Functionalized graphene oxide/activated carbon from canola waste as sustainable nanomaterials to improve pseudocapacitance performance of the electroactive conductive polymer

In this work, the electrochemical energy storage performance of activated carbon (AC) derived from canola waste (Can) was investigated as a supercapacitor (SC) electrode material. So, in an innovation, activated canola (Ac-Can) was combined with functionalized graphene oxide (FGO) in an optimal ratio. The functionalization of graphene oxide (GO) via Ketoconazole was performed applying a multi-step chemical method. Then, through the electropolymerization process, an ultra-thin film layer of poly ortho aminophenol (POAP) fabricated on the surface of the working electrode. The highly porous surface of the ternary nanocomposite (POAP/FGO/Ac-Can) is recognized through scanning electron microscopy (SEM) and Transmission electron microscopy (TEM) images. Also, through Brunauer–Emmett–Teller (BET) analysis, the specific surface area (SSA) of Ac-Can was determined to be 2200 m2·g−1. The Cs of 1350.5 F·g−1 at a current density of 2 A·g−1 and retention of 96.2% initial capacitance after 5000 continuous charge-discharge cycles, verified the superior performance of the ternary nanocomposite.
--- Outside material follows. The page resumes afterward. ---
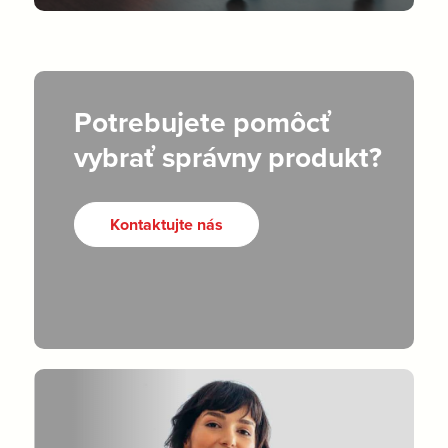
Potrebujete pomôcť
vybrať správny produkt?
Kontaktujte nás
Consequently, this research reveals a clear horizon of biowaste-based materials with advantages such as cost-effectiveness, environmental friendliness, and sustainability. •Valorization of low-cost biowaste (canola waste) was done through facile multi-step chemical method by considering the circular economy concept.•Ternary nanocomposite of POAP/FGO/Ac-Can exhibits the specific surface area (SSA) of 2200 m2·g−1.•The highest specific capacitance of 1350.5 F·g−1 at the current density of 2 A·g−1 and retention of 96.2% initial capacitance after 5000 consecutive charge-discharge cycles verified the superior electrochemical performance of the ternary nanocomposite.